Reports
Understanding reports, verdicts, metrics, and comparisons.
Overview
Reports are designed to answer one question fast: is this endpoint good enough for agentic coding?
Verdicts
Every report produces a verdict based on TTFT and throughput at each context size:
GOOD- Responsive editing experience. TTFT < 3s at 40K, tok/s > 30.
MARGINAL- Usable but noticeable lag. TTFT 3–6s at 40K, tok/s 15–30.

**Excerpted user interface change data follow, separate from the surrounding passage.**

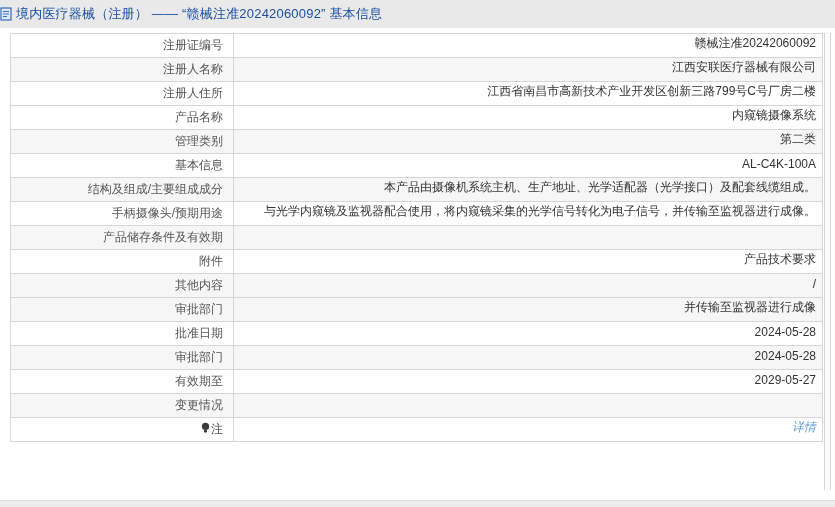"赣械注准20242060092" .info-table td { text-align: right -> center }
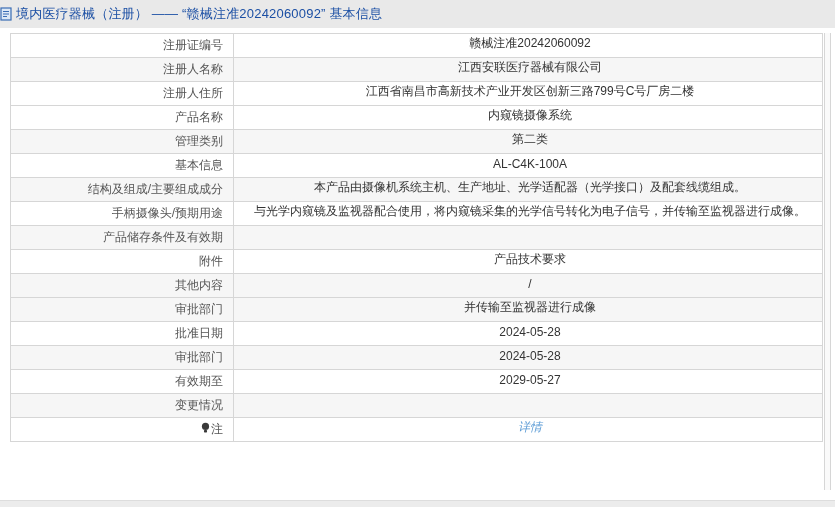"生产地址" tr.alt { html: none -> <tr> <th>生产地址</th> <td>江西省南昌市高新技术产业开发区创新三路799号C号厂房三楼</td> </tr> }
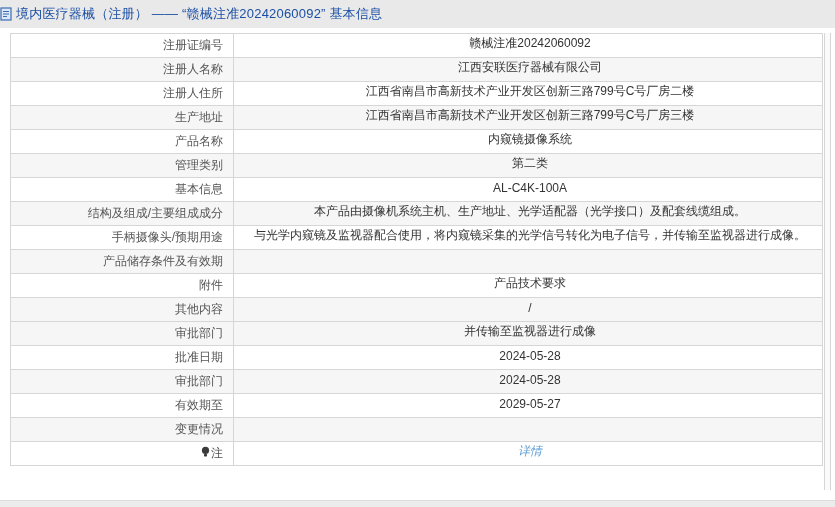"管理类别" tr.alt { html: <tr> <th>管理类别</th> <td>第二类</td> </tr> -> none }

POOR- Sluggish, frustrating. TTFT > 6s at 40K, tok/s < 15.
Report Contents
Every report includes:
| Section | Description |
|---|---|
| Verdict | GOOD / MARGINAL / POOR for agentic coding, with the key numbers |
| Key Findings | Auto-generated insights: TTFT scaling, throughput range, concurrency efficiency |
| Summary Table | TTFT, tok/s, ITL at each concurrency and context size, color-coded |
| UX Mapping | Maps raw metrics to user experience ("instant response", "smooth streaming") |
| Context Scaling | ASCII chart showing how TTFT and tok/s change as context grows |
| Concurrency Scaling | Efficiency percentages at each concurrency level with grades |
| Per-profile Breakdown | Detailed numbers per context size |
| Reasoning Analysis | Thinking overhead when using reasoning models |
| Methodology | What was measured, how, and what the grade thresholds mean |
Generating Reports
Add -o to any command to generate a report file:
acb speed -e URL -m MODEL --suite full -o report.mdacb speed -e URL -m MODEL --format json -o results.jsonThe CLI also prints a final verdict line after every benchmark:
CLI output
Verdict: GOOD for agentic coding at medium contextComparing Two Runs
The compare command produces a head-to-head table, ASCII bar chart, and winner summary:
acb compare --baseline a.json --candidate b.json -o comparison.mdRules of Thumb
Reference ranges for agentic coding (your numbers will vary by hardware, model, and serving stack):
TTFT < 3s at 40K context → responsive editing
Tok/s > 30/user → code streams smoothly
TTFT < 10s at 100K context → acceptable for deep sessions
Agg tok/s scales sub-linearly with users - ~60–70% efficiency at 8× concurrency
JSON Output
Use --format json for CI/CD pipelines. The JSON contains all metrics, per-request data, and the computed verdict:
acb speed -e URL -m MODEL --format json -o results.json